**Entries supplied**:
★ ★ ★ ★
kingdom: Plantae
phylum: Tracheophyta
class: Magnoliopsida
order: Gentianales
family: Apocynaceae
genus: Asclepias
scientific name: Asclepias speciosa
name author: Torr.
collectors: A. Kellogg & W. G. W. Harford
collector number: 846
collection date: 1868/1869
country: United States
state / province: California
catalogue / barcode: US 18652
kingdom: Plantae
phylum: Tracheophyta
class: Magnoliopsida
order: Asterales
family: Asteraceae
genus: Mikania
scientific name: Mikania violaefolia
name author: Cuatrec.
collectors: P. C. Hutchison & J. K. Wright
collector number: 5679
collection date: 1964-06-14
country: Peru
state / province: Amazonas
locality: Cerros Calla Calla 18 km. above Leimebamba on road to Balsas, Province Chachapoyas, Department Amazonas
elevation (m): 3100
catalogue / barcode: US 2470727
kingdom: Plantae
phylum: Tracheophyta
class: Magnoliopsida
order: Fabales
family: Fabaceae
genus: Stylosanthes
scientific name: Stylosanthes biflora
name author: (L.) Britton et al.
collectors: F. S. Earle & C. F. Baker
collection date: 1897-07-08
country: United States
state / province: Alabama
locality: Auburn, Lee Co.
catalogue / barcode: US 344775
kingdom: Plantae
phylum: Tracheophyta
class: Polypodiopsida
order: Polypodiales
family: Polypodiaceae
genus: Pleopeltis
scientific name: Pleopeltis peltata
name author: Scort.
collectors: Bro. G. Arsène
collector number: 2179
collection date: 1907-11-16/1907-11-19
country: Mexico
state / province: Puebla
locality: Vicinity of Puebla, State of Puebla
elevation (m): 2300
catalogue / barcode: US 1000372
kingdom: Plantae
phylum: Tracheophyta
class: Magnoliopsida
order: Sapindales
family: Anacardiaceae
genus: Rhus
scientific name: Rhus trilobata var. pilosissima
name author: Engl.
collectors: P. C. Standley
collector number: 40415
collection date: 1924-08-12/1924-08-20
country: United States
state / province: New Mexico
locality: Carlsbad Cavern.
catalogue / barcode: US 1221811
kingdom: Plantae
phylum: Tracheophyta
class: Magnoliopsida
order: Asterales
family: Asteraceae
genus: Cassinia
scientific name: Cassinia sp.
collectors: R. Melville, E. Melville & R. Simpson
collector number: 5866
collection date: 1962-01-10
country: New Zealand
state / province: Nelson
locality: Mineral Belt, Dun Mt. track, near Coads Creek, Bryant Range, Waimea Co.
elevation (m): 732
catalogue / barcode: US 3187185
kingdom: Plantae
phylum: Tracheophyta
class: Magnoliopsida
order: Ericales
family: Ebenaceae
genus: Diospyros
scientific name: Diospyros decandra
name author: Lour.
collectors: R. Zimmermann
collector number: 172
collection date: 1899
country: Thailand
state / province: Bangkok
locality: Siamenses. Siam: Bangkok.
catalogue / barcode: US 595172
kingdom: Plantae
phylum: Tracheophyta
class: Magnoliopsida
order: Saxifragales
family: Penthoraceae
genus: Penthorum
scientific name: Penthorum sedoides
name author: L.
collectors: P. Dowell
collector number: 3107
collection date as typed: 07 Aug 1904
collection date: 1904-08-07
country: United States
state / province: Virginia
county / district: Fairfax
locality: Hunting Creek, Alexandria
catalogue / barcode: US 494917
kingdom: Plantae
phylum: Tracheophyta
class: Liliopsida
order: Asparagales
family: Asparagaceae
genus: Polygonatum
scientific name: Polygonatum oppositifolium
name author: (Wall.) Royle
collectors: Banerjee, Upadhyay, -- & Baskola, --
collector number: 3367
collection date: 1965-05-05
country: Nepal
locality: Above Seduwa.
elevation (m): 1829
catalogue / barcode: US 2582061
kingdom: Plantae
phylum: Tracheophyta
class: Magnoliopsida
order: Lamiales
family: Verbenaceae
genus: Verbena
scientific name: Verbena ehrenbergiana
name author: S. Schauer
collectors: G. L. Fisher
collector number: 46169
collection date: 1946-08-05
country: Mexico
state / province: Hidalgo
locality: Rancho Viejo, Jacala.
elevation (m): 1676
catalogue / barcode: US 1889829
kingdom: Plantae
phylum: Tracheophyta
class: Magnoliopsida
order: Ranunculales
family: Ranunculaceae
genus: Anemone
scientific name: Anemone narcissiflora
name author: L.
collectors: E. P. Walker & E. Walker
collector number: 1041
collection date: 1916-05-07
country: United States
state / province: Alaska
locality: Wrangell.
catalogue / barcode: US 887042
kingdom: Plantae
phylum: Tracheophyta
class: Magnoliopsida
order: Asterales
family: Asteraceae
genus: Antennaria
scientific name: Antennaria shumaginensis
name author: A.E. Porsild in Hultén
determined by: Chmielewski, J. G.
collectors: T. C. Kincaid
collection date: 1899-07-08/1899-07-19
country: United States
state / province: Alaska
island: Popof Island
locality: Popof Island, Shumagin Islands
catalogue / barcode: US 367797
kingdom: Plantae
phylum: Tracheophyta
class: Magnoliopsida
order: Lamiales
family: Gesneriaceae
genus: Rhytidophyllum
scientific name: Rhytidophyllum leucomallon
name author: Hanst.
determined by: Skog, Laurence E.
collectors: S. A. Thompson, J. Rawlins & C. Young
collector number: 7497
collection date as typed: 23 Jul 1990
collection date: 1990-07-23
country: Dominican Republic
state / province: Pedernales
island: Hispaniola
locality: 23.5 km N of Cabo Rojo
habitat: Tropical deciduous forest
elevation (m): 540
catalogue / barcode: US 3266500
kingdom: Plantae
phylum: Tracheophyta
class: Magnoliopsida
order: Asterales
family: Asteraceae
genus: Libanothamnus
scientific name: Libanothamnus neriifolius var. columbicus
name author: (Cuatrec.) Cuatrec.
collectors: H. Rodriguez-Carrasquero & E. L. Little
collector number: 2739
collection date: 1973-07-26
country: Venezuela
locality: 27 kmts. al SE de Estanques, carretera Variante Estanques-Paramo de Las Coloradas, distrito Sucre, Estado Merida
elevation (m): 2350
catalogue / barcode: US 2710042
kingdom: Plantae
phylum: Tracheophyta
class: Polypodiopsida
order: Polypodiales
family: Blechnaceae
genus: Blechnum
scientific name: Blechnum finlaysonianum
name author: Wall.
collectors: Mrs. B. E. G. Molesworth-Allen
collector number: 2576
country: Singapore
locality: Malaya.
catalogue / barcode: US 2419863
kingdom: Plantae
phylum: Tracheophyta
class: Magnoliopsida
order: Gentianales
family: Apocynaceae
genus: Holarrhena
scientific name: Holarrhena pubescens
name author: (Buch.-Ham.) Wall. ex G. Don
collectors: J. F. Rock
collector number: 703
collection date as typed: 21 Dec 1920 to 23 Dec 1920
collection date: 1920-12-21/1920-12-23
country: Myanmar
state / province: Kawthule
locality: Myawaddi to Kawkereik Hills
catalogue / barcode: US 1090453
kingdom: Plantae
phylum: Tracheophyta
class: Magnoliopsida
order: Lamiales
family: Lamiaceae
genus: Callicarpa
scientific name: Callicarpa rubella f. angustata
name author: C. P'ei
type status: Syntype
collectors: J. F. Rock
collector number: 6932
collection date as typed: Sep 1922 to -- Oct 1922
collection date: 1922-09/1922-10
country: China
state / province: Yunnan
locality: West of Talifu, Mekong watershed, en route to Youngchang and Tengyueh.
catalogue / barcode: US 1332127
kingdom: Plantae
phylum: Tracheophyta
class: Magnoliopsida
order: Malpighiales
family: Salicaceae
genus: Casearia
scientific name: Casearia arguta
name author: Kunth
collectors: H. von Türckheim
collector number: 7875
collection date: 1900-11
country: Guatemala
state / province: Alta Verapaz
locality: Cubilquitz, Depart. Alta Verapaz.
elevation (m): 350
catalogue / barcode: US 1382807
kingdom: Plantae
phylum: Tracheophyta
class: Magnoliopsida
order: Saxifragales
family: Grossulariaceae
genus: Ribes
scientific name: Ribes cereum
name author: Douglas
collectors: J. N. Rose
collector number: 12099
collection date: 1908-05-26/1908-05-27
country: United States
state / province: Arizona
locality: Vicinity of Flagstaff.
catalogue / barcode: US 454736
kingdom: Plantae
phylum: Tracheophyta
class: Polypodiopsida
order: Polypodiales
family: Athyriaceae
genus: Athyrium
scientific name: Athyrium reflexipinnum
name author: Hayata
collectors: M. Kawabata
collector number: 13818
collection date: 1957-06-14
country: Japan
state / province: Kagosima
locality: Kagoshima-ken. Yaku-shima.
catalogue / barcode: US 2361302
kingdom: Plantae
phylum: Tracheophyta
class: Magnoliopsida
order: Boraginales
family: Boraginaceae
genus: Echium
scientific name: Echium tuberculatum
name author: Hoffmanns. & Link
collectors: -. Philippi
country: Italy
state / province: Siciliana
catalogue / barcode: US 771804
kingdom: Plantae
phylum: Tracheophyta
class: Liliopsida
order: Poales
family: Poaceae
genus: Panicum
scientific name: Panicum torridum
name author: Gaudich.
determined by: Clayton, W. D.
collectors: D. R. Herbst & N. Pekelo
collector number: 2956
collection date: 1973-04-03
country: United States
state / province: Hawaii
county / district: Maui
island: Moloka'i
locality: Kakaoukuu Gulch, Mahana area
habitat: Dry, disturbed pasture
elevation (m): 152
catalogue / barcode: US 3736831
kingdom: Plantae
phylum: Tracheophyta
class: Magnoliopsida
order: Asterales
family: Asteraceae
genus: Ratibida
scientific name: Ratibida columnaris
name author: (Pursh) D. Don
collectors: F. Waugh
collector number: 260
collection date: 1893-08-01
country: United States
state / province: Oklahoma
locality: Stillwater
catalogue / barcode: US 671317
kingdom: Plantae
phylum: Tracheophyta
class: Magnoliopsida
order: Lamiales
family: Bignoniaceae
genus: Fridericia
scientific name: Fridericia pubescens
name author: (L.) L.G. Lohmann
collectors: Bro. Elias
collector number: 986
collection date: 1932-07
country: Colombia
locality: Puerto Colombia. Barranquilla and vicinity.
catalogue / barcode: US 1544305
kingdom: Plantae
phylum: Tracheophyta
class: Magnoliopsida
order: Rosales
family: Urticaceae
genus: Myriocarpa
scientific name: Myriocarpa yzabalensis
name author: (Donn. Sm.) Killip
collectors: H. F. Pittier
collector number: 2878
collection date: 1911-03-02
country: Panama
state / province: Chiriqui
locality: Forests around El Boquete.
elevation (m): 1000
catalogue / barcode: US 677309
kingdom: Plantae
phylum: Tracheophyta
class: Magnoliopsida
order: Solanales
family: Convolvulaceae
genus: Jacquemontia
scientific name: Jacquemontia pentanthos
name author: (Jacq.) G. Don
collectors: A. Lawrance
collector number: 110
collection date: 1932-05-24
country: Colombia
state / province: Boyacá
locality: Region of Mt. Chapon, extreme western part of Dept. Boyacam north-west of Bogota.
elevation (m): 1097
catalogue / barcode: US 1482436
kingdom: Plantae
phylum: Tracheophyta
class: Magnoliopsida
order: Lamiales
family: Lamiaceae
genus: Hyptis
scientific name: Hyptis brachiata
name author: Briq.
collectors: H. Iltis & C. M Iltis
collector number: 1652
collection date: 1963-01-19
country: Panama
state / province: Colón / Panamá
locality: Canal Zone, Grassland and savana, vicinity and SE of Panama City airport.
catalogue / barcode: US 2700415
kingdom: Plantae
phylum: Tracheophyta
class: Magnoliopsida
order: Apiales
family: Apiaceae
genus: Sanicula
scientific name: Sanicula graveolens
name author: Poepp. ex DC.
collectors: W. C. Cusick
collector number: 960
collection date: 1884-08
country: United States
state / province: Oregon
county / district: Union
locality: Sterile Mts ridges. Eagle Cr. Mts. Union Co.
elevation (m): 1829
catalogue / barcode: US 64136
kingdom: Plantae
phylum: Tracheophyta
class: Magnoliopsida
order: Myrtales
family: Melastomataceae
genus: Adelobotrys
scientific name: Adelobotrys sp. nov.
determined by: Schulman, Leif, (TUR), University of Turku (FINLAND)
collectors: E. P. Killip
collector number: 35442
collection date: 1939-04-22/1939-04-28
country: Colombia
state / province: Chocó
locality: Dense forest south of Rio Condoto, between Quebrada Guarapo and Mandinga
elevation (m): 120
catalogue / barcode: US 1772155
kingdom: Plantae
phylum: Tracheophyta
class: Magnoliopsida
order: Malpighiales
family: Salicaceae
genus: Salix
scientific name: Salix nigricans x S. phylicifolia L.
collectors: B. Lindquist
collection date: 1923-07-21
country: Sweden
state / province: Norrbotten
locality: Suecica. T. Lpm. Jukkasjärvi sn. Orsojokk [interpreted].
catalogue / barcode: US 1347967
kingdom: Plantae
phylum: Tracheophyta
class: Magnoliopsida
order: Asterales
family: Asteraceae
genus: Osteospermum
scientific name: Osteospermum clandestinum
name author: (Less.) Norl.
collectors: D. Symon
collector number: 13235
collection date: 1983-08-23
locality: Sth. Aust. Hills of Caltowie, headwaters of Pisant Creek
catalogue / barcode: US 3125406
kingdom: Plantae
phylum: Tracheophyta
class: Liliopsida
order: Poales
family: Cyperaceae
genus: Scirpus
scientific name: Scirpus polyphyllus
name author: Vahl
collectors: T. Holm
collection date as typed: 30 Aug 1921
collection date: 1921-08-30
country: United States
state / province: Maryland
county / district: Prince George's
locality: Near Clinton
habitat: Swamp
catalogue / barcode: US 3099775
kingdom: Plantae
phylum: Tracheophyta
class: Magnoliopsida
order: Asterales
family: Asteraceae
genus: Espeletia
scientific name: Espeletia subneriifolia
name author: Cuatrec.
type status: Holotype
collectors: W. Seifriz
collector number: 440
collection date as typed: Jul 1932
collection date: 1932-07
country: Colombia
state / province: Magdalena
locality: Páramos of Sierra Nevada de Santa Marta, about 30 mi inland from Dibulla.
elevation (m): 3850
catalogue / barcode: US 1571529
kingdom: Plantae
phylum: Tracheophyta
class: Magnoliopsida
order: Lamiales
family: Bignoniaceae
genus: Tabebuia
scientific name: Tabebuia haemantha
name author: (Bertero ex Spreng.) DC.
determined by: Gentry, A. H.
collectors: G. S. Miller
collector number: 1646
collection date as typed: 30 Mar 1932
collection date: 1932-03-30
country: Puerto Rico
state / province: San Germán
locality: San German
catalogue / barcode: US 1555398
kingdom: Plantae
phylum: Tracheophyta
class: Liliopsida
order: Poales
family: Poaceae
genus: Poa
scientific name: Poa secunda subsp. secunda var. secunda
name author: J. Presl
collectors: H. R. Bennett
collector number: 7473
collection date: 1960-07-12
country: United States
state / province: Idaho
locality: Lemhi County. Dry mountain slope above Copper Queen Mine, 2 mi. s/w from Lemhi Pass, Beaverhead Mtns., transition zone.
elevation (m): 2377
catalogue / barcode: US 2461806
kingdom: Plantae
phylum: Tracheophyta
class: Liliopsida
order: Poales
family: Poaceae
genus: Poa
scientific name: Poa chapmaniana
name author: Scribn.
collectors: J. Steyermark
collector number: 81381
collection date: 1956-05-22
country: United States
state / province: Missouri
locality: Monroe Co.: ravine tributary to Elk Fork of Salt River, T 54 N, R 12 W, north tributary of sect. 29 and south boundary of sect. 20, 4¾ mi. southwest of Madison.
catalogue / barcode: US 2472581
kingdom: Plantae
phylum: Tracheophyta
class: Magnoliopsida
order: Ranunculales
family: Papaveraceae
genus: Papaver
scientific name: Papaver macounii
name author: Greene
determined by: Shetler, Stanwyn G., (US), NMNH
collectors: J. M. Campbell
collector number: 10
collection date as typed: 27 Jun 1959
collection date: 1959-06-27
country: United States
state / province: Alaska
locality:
★ ★ ★ ★
**Task statement**:
Reproduce the lines of the items verbatim, starting at the line that contains "state / province: Hidalgo" and ending at the line that contains "island: Popof Island".

**Task result**:
state / province: Hidalgo
locality: Rancho Viejo, Jacala.
elevation (m): 1676
catalogue / barcode: US 1889829
kingdom: Plantae
phylum: Tracheophyta
class: Magnoliopsida
order: Ranunculales
family: Ranunculaceae
genus: Anemone
scientific name: Anemone narcissiflora
name author: L.
collectors: E. P. Walker & E. Walker
collector number: 1041
collection date: 1916-05-07
country: United States
state / province: Alaska
locality: Wrangell.
catalogue / barcode: US 887042
kingdom: Plantae
phylum: Tracheophyta
class: Magnoliopsida
order: Asterales
family: Asteraceae
genus: Antennaria
scientific name: Antennaria shumaginensis
name author: A.E. Porsild in Hultén
determined by: Chmielewski, J. G.
collectors: T. C. Kincaid
collection date: 1899-07-08/1899-07-19
country: United States
state / province: Alaska
island: Popof Island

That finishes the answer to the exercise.